# [OT] Computer-Problem ... [Solved]

## COiN3D

Hallo Leute,

hab seit geraumer Zeit ein ziemlich nerviges Problem. Ich weiß nicht wie es sich ereignet hat, es war "plötzlich" da. Und zwar: Ich schalte meinen PC an und der Bildschirm bekommt kein Signal. System ist wie eingefroren, muss 5 Sekunden auf dem Ausschaltknopf draufbleiben, damit er wieder ausgeht. Nach ein paar mal ein- und wieder anschalten gehts dann auch wieder.

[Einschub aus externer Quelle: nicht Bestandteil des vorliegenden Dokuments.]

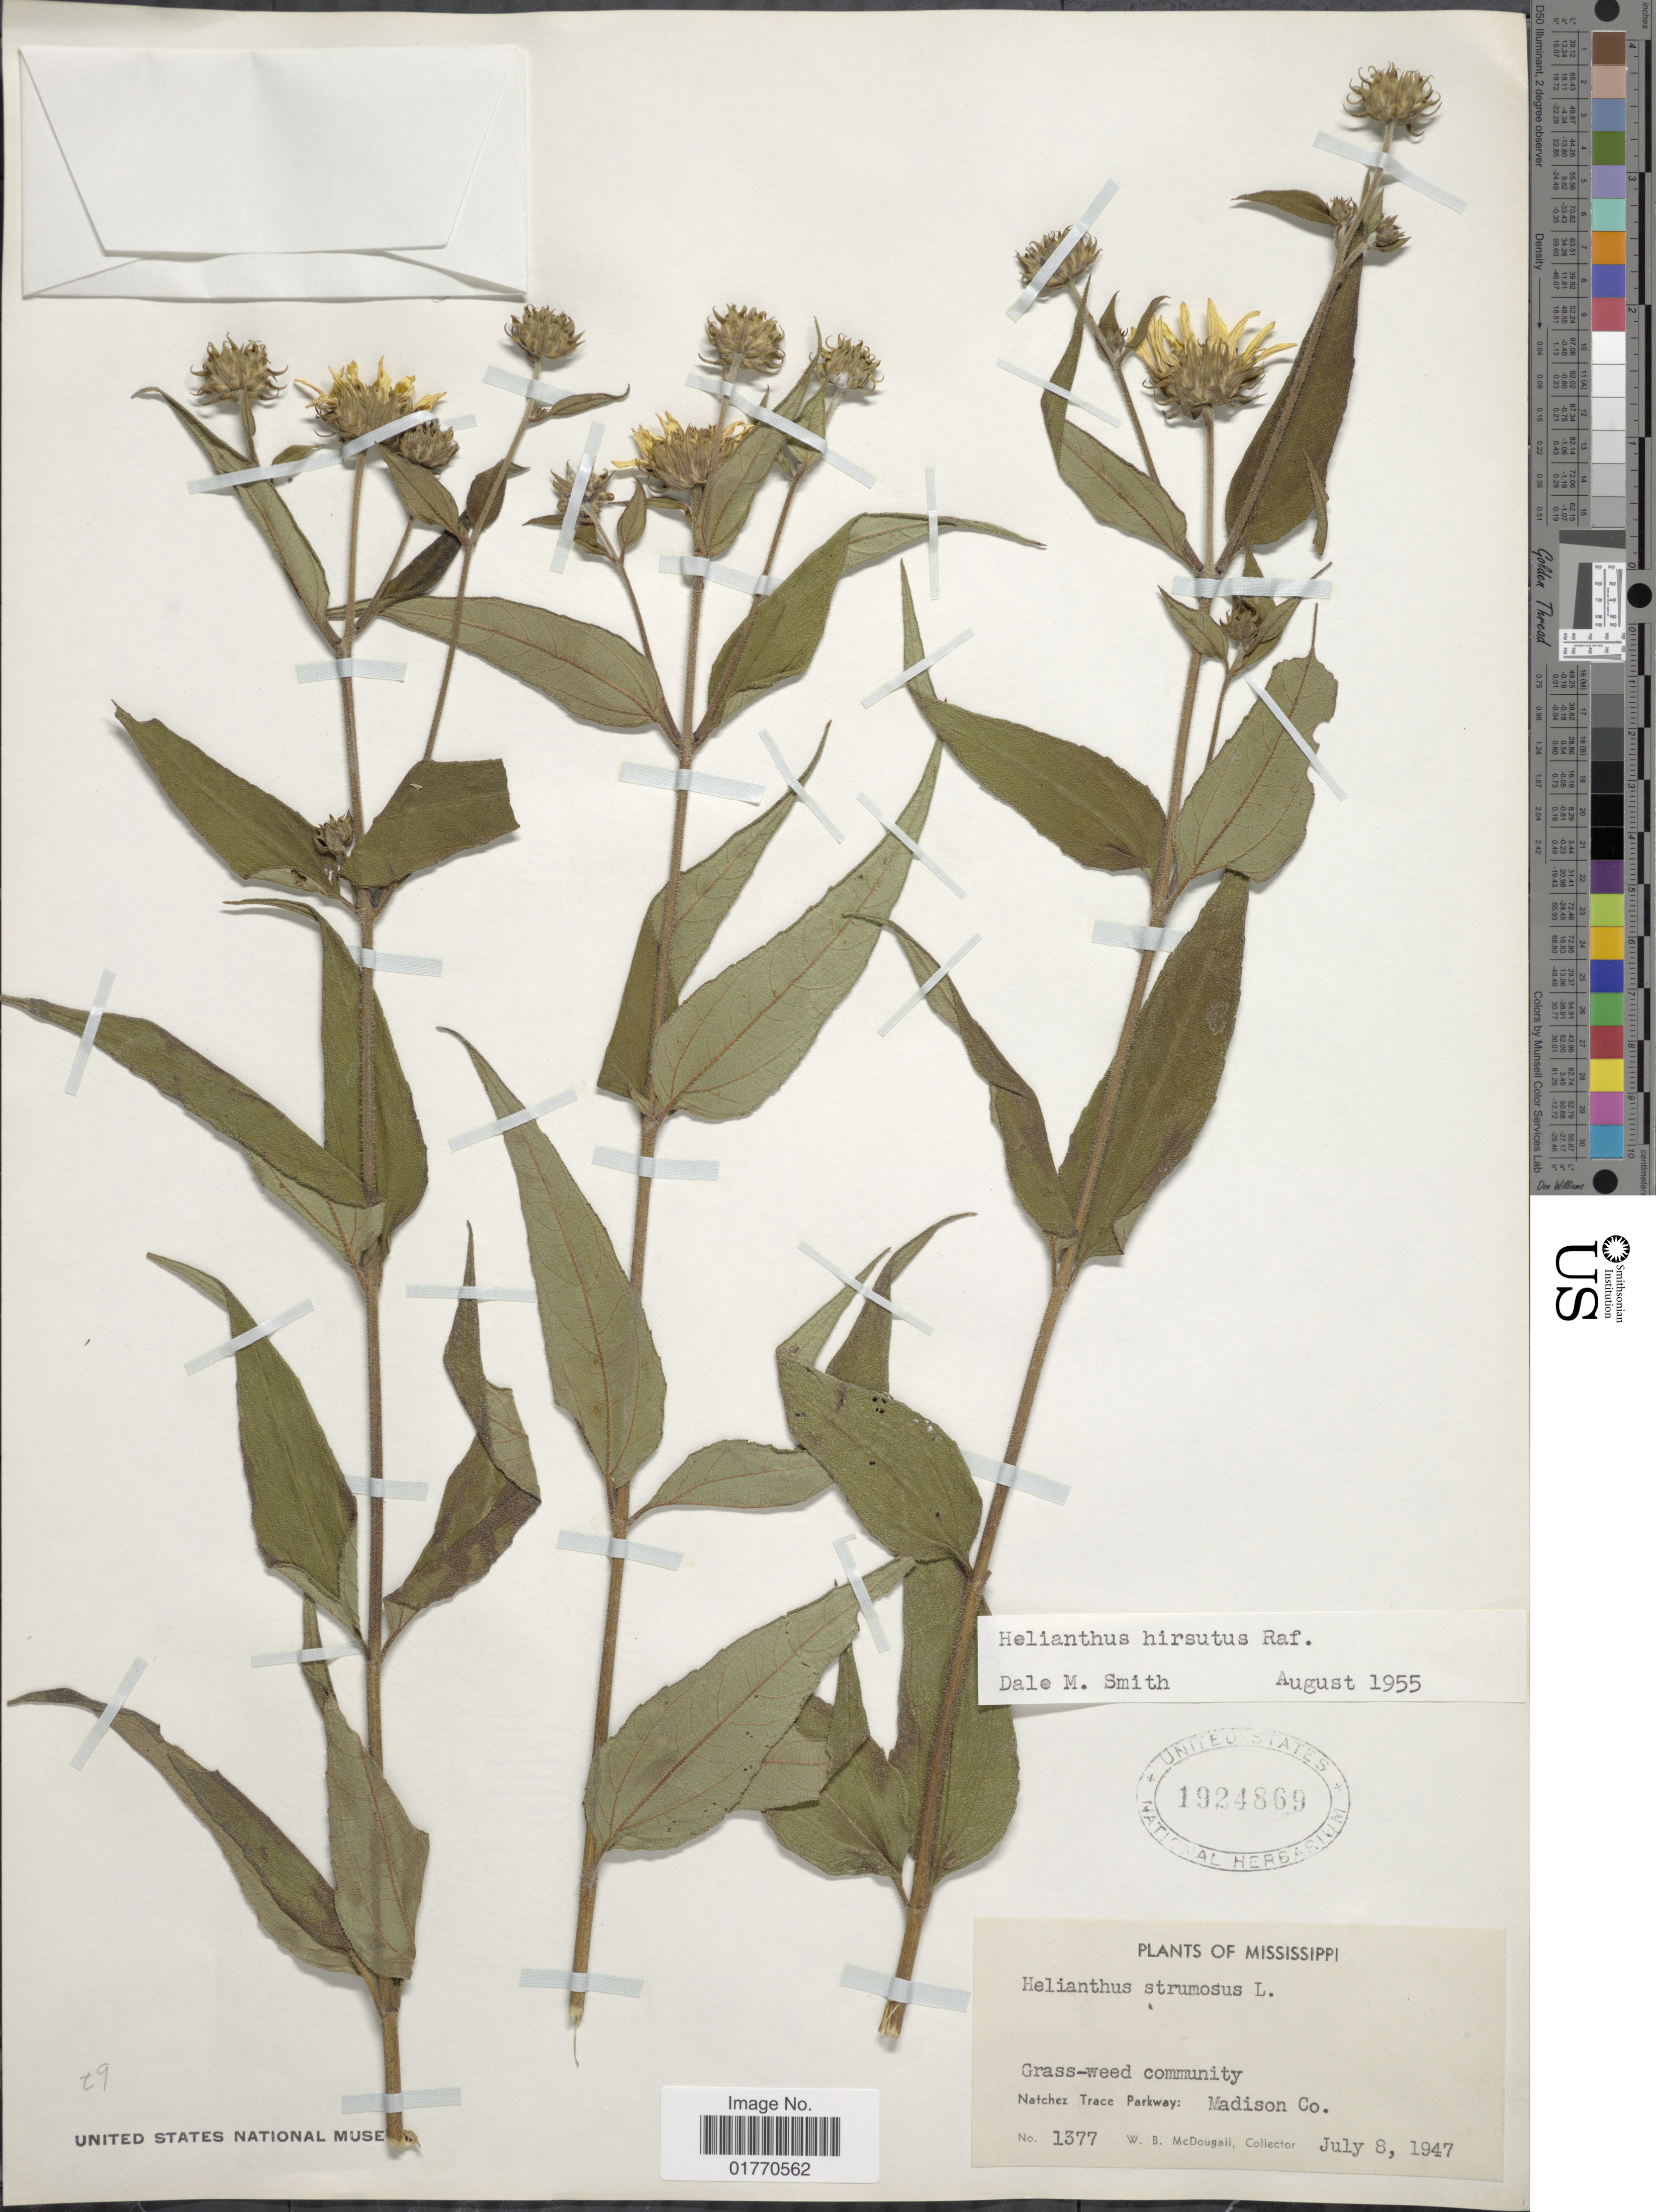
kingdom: Plantae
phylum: Tracheophyta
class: Magnoliopsida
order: Asterales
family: Asteraceae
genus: Helianthus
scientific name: Helianthus hirsutus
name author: Raf.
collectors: W. B. McDougall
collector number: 1377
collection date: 1947-07-08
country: United States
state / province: Mississippi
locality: Natchez Trace Parkway: Madison Co.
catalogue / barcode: US 1924869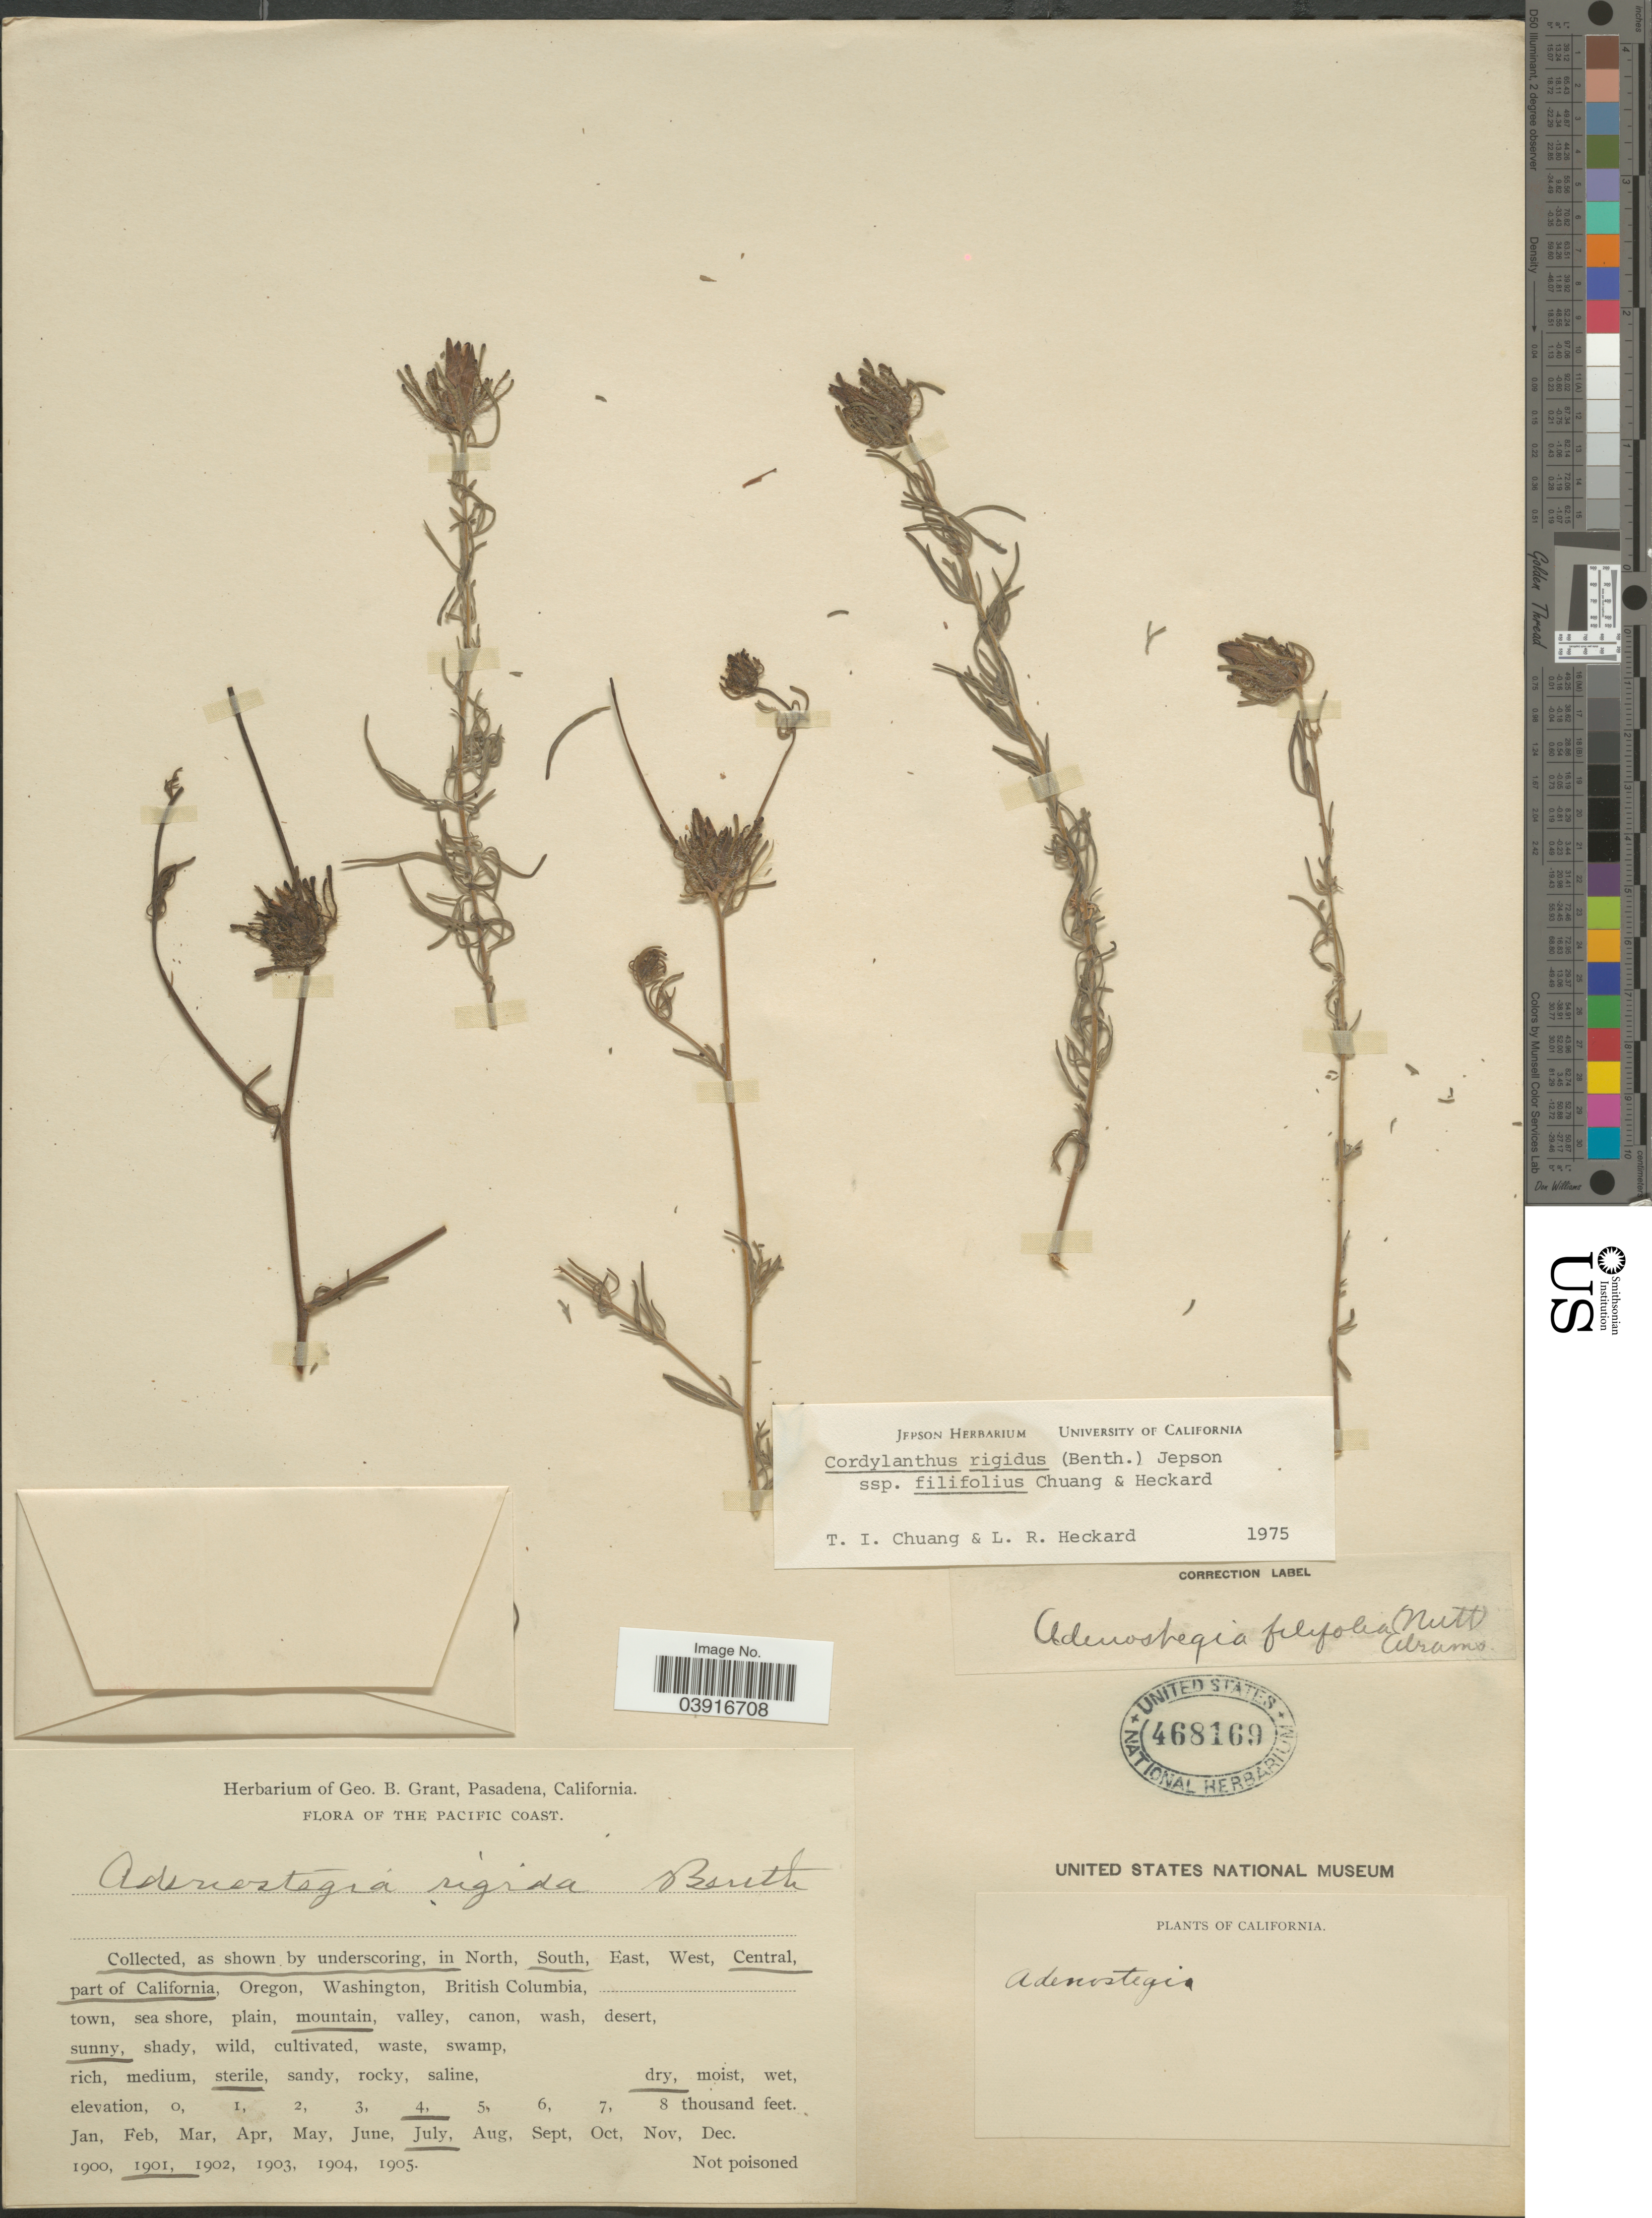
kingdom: Plantae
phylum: Tracheophyta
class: Magnoliopsida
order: Lamiales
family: Orobanchaceae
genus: Cordylanthus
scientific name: Cordylanthus rigidus subsp. filifolius T.I. Chuang & Heckard, ined.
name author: T.I. Chuang & Heckard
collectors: ex herb. Geo. B. Grant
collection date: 1901-07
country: United States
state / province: California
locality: Pacific Coast. South Central part of California.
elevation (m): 1219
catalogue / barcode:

Nur in letzter Zeit wurde es immer dreister, da ist er mir schon mal während dem laufenden Betrieb abgeraucht (selbes Problem, Bildschrim geht urplötzlich in den Standby Modus, und System ist eingefroren.)

Hätte evtl. so einen Verdacht, dass irgendwas mit dem Mainboard-IDE Controller nicht stimmt. Dazu habe ich schon einige Tests gemacht. Stecke ich das IDE-Kabel von der Festplatte ab (sonst hängt auch nichts dran), und schalte ihn wieder an, bleibt der Bildschirm auch schwarz, ähnlich wie vorher. Doch stecke ich nur das IDE-Kabel an (ohne Festplatte), scheint er ganz normal anzulaufen. Habe auch schon etliche Male an- und ausgeschaltet nur um zu sehen, dass es kein Zufall war.

An der Festplatte kanns aber auch nicht liegen. Hab darauf ein anderes IDE Kabel und eine andere Festplatte drangesteckt (wovon ich 100% sicher bin, dass sie funktionieren) und siehe da: das Problem war wieder da.

Ultra-nervig, kann ich nur sagen. Weiß evtl. jemand Rat?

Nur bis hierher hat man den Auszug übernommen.